Двор затопило, даже бетонную дорожку захлестнуло потоком. Тяжелый ливень бил упругими струями по воде, и она забелела пеной.
Поток стремительно тек за ворота, уже на полпути к ним вода сливалась с тьмой вечера, но белая пена виднелась далеко — струилась змейками, скользила над землей длинными плоскими языками.
«На поземку похоже», — подумал о пене Валерий Павлович.
Поземки-то он навидался в свое время, был сыт ею по горло. Стоило подуть ветру, как снег зашевелится, подымется, потечет над землей, и земля как будто заколышется, начнет уходить из-под ног.
А то еще поднимется буран, застит небо на долгие сутки.
Такой буран однажды надолго усадил их в только что построенном рабочем поселке. В столовую и друг к другу в гости, если осмеливались, они ходили, держась за туго натянутые от барака к бараку канаты. Идешь вот так, цепляясь за вздрагивающий под ветром, как живой, канат, и часто ударяешься носом в спину идущего впереди человека, а его и не видишь из-за снега; рискованным казалось выпустить из рук канат — ветер закрутит тебя, как пустой бочонок, понесет в белую замять… Но он — из озорства ли или просто от избытка сил — полюбил делать это и научился ходить без каната: отпустит его, упадет грудью на тугой ветер, чуть не ложась на землю, и упрямо пойдет вперед головой, отталкиваясь носками сапог от сыпучего снега.
За спиной Валерия Павловича открылась дверь, и свет, упавший из дома, будто враз перенес его сквозь годы с одного места на другое — с севера на юг. От света в водяной стене, падавшей с навеса, заискрились капли, а темнота во дворе раздвинулась.
— Остынешь тут… Иди в комнату, — позвала жена.
— На крыльце же не льет, — отозвался Валерий Павлович. — Я еще постою. Закрой дверь.
Ему все хотелось вспомнить что-то очень приятное, но постоянно ускользавшее из памяти. И он-таки вспомнил…

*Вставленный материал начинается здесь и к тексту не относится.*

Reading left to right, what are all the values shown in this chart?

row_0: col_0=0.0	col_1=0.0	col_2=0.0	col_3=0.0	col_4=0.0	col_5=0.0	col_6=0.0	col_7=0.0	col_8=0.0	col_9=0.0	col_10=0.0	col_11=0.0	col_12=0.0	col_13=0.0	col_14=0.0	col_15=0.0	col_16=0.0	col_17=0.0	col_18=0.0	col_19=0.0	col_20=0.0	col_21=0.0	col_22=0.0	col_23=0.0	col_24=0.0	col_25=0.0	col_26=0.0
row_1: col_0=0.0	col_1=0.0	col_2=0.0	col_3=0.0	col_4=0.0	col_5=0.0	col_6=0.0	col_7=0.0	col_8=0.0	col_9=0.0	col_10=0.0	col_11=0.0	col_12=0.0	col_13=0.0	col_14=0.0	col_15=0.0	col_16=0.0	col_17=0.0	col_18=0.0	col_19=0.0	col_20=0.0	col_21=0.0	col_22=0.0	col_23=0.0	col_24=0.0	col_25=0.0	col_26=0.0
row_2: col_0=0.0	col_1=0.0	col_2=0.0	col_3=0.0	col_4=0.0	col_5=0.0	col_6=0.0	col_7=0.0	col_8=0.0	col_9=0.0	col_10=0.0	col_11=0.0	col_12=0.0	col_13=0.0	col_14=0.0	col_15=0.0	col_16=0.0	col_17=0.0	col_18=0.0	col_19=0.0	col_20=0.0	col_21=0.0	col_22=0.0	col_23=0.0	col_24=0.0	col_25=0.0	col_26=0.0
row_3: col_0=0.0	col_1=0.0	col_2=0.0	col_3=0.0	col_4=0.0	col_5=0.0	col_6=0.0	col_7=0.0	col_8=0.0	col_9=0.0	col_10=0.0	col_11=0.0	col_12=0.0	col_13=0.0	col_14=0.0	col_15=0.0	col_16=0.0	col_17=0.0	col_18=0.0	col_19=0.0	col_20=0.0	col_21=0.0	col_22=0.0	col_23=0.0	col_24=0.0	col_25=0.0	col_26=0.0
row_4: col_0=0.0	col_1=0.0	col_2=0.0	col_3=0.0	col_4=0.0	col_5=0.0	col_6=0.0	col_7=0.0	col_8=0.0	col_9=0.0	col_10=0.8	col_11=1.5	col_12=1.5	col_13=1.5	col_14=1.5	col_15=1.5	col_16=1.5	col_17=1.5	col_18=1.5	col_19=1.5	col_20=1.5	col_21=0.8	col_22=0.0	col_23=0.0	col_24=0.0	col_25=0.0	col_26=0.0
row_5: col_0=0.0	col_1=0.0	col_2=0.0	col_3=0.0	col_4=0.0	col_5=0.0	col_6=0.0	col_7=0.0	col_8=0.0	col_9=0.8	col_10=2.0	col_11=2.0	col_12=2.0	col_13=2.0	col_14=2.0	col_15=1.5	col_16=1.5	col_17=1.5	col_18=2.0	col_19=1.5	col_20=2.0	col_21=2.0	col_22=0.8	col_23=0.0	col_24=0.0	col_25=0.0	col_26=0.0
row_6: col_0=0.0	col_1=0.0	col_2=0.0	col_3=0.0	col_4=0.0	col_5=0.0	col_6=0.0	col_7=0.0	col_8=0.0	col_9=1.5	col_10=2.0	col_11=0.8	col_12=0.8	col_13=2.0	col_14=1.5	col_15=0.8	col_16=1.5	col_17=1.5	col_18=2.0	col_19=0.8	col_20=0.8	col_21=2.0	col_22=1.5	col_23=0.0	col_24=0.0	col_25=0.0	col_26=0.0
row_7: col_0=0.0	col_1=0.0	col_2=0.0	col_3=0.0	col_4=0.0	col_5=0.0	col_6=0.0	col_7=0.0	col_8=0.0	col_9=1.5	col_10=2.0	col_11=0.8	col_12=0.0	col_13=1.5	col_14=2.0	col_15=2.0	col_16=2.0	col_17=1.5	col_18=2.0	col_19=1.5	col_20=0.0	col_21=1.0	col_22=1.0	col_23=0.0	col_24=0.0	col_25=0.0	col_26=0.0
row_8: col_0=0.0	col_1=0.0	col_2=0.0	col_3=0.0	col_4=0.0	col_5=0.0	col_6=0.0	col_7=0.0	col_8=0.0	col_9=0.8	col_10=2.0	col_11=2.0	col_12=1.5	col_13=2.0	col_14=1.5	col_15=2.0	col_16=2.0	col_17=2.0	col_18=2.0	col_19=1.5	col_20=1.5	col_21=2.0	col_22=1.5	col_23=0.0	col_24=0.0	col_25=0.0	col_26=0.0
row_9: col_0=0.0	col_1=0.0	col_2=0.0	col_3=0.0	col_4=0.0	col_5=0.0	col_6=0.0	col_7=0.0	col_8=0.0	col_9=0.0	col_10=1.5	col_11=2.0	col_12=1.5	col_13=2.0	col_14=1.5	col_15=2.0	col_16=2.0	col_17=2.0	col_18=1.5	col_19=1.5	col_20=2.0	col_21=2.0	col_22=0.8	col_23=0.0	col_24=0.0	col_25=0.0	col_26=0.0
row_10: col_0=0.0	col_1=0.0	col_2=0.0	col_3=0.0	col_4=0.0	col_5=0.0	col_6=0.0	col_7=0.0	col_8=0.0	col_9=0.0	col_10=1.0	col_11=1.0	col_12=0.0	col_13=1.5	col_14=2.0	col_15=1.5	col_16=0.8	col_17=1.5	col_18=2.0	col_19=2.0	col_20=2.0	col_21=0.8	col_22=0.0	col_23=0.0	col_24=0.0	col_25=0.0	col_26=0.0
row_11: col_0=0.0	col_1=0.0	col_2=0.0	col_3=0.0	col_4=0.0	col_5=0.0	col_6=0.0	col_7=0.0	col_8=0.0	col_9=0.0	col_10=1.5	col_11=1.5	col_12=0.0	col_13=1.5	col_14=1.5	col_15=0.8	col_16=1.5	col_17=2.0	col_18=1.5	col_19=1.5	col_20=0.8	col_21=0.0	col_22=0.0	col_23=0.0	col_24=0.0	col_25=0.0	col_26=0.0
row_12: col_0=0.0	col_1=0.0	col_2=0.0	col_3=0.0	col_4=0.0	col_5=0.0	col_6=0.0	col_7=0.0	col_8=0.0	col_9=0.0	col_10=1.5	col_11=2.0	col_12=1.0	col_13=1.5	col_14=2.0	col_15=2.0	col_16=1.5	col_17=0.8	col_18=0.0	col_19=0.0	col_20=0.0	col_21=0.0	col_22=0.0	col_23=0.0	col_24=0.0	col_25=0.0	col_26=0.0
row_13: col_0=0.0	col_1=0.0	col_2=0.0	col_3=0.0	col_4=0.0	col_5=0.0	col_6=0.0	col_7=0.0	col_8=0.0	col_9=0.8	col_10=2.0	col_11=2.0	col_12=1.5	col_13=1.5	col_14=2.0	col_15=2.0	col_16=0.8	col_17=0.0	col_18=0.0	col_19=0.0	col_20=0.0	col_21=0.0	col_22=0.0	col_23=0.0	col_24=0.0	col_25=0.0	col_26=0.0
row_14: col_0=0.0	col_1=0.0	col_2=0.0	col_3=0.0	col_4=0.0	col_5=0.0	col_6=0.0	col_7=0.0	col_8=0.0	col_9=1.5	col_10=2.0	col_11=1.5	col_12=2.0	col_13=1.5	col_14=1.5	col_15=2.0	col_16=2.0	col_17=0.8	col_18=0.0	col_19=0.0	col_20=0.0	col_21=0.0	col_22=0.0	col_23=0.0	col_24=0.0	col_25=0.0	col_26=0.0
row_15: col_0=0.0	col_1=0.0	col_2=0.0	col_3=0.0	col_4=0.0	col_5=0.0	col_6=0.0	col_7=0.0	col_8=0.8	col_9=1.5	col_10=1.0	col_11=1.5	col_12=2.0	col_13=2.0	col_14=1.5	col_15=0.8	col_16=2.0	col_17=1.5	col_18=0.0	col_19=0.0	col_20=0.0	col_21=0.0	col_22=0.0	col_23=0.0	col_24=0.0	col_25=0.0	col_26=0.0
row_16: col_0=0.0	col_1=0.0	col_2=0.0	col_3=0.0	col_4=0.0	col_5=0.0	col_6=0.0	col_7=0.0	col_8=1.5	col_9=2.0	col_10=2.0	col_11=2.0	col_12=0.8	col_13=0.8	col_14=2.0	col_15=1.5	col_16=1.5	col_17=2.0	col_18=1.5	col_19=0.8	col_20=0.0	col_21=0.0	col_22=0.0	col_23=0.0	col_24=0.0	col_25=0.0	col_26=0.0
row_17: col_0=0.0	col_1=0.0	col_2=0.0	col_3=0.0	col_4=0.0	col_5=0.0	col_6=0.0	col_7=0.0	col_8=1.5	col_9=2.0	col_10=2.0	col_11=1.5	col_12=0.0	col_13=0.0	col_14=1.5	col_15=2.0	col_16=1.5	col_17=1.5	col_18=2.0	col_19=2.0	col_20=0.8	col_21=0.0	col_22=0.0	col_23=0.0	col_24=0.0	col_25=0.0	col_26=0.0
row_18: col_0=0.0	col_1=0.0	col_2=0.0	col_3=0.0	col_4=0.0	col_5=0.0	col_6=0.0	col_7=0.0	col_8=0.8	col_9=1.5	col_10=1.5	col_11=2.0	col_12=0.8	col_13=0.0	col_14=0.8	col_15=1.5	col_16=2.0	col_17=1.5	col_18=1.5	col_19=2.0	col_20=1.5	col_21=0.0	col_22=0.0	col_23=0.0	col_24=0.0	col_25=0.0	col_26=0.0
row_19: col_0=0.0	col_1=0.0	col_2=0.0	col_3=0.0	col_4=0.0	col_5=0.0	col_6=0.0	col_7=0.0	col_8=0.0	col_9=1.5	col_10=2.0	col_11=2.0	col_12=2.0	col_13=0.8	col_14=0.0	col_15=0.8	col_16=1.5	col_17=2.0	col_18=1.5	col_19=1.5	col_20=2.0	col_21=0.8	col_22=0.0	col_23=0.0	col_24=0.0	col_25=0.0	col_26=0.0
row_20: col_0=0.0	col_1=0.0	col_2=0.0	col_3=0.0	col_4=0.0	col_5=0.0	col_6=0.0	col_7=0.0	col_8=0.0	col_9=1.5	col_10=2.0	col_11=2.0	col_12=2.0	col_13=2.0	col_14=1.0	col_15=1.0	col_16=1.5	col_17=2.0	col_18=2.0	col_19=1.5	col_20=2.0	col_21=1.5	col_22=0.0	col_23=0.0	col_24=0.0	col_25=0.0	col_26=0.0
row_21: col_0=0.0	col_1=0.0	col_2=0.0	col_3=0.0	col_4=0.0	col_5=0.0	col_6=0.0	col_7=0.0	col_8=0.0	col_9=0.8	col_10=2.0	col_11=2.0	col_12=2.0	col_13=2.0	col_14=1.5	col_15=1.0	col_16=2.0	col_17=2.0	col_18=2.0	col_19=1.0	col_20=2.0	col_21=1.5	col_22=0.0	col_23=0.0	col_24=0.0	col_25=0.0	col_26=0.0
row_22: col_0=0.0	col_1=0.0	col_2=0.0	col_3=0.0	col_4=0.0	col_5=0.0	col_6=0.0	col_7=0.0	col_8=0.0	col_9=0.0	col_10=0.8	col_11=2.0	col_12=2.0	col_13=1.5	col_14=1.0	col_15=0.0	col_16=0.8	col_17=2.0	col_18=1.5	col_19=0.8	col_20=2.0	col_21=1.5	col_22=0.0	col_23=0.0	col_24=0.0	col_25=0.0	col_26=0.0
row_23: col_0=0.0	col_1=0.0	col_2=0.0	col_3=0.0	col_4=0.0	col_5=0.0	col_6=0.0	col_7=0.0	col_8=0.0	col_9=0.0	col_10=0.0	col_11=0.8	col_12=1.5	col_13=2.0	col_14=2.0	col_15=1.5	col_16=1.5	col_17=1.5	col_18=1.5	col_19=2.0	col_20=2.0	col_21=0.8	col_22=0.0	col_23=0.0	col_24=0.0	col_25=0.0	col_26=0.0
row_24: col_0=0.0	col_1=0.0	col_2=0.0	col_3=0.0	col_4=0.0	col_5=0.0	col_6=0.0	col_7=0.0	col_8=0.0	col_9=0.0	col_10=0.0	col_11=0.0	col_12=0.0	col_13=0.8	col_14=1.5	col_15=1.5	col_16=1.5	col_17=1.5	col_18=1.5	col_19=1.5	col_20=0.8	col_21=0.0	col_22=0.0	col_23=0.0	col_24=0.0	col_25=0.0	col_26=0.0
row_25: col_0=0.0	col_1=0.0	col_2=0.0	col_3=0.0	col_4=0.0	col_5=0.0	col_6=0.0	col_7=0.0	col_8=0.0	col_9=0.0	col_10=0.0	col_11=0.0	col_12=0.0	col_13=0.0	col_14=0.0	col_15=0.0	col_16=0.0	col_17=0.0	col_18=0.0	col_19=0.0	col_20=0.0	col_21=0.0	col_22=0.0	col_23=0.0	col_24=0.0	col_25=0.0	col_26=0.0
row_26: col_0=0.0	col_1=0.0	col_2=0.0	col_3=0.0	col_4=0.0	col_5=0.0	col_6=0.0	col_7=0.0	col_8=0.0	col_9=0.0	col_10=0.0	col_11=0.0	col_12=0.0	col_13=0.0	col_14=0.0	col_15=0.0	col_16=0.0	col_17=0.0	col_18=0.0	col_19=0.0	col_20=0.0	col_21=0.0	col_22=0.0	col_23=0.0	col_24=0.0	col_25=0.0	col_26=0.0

Вспомнил он, как рубили они в тайге просеку к поселку для опор электролинии и работали чуть ли не сутками все время, сколько хватало сил, и не потому, что их заставляли или кто-то там подгонял, а просто считали — так надо, и еще потому, что всем очень хотелось подвести электричество к празднику, чтобы в их маленьком тесном клубе, в обжитых уже бараках и в первых домах стало светло; и вот, работая наравне со всеми, не щадя, как и все, своих сил, в какой-то момент он почувствовал — больше не может.
Руки опустились сами собой, в глазах потемнело, он смог лишь шагнуть в сторону и упал на землю, прижался щекой к влажной траве, к упругому мху.
Лежа в траве, распластавшись по земле всем телом и широко раскинув по ней руки, он чувствовал, как с каждой секундой усталость медленно покидает его, словно земля вбирает ее в себя.
Поднялся он тогда минут через десять и работал еще очень долго.
Позади опять открылась дверь, и свет упал на крыльцо.
— Долго ты тут стоять еще будешь? — спросила жена.
— Закрой, закрой дверь, — сердито сказал Валерий Павлович.